The £1.15 billion allocation for the RHI budget by 2021, announced during the Chancellor’s Spending Review statement last week, could support the construction of an additional 140 biomethane plants – a fourfold increase on current numbers and with the combined potential to heat almost 500,000 homes.
The data, released today in ADBA’s latest Market Report as part of the trade body’s National Conference event, highlights how biomethane deployment is set to build upon record growth since last December, which has witnessed a quadrupling of plant numbers from 10 to 40. If a reasonable proportion of the RHI budget is allocated to AD, and the scheme structure is workable, then the Market Report forecasts that there could be 180 biomethane plants in operation by 2021.
ADBA’s Chief Executive, Charlotte Morton, commented:
The latest market data unveiled at ADBA’s National Conference today demonstrates that, thanks to additional funding for the Renewable Heat Incentive (RHI), projected growth in biomethane alone could heat almost 500,000 homes if the scheme rules are supportive.
But it’s not just about energy security and carbon abatement – the additional biomethane deployment could also create around 5,000 extra construction jobs over the next five years. Nothing’s set in stone yet though – ultimately the devil’s in the detail and so we’re seeking clarification from DECC on how available funding will break down on a technology-by-technology basis.
Our case is strong.
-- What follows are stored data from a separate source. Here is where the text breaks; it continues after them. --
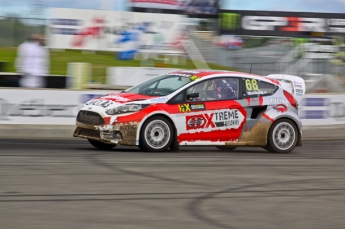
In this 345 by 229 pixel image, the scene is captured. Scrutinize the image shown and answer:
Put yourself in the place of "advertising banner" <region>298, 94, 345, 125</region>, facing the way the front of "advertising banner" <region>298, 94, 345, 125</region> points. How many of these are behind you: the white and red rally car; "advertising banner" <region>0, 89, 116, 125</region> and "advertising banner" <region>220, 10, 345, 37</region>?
1

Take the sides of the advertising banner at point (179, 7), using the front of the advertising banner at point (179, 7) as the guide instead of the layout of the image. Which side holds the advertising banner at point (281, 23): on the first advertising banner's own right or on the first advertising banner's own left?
on the first advertising banner's own left

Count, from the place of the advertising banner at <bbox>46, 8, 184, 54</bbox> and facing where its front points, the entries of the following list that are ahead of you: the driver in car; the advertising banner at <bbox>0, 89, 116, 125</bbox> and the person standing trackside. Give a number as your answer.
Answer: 3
Not only will the additional 140 biomethane plants provide a source of indigenous gas, reducing our dependence on natural gas imports from volatile parts of the world and creating thousands of manufacturing jobs, but will do so by generating value from municipal waste otherwise destined for expensive landfill, and by supporting farming resilience through improved food production and resource management.
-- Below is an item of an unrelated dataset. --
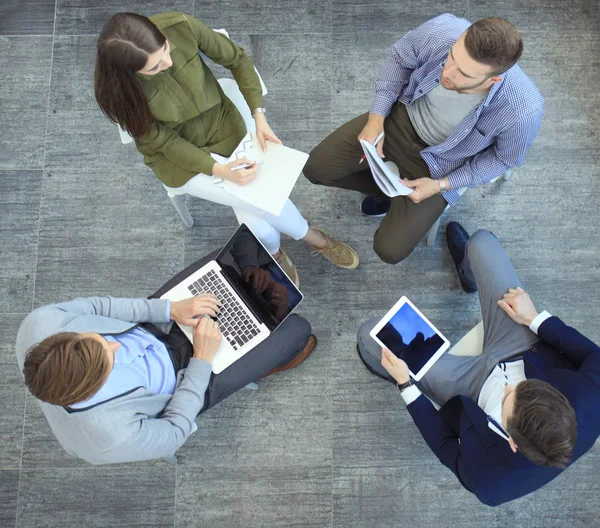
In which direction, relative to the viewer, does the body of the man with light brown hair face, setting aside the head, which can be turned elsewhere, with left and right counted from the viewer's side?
facing away from the viewer and to the right of the viewer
The growth under the new RHI settlement should only be the start. Indigenous gas from anaerobic digestion has the potential to meet as much as 30% of the UK’s domestic gas or electricity demand – or for that matter to fuel 80% of heavy goods vehicles. While the government’s commitment to RHI is welcome, delivering AD’s overall potential also needs a viable Feed-in Tariff, which means increasing ambition for the scheme and restoring crucial investor confidence by allowing pre-accreditation to recognise AD’s lengthy deployment periods.
Given the emphasis placed on the need to decarbonise our waste treatment and farming industries if we are to meet carbon abatement targets, as outlined in last week’s fifth carbon budget report published by the Committee on Climate Change (CCC), the government is coming under increasing pressure to pick up the pace in reducing domestic greenhouse gas emissions.
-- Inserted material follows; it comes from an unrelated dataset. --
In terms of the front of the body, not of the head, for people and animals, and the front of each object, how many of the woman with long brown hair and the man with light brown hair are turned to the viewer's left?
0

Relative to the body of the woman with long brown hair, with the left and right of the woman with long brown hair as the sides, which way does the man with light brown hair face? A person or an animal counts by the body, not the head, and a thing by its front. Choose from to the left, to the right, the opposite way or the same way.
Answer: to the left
Having championed ADBA's Market Report as a “pre-eminent read” for AD while speaking at the National Conference, the Committee on Climate Change’s Chief Executive, Matthew Bell, explained AD's relevance to the body's work:
We need a one per cent per year [reduction in carbon emissions] from agriculture to 2030…. that will require a range of measures, not least of which is anaerobic digestion.
Commenting on AD’s central role in decarbonising both the farming and waste treatment industries, Charlotte added:
AD has the potential to reduce the UK’s greenhouse gas emissions alone by 4% – that’s about £1.2 billion saved in carbon abatement costs.
With the RHI budget commitment, AD can now deliver a third of the additional 20TWh renewable heat required by 2020 to meet the government’s 12% target.
Aside from the avoided fossil fuel emissions borne from generating renewable energy, AD also reduces emissions from rotting manure, landfilled food waste and expensive carbon-intensive manufactured fertiliser. Taken together, ADBA calculates that these savings are worth £65 per megawatt hour in carbon abatement – a substantial contribution that establishes AD as a cost-effective technology for delivering green baseload energy for bill payers.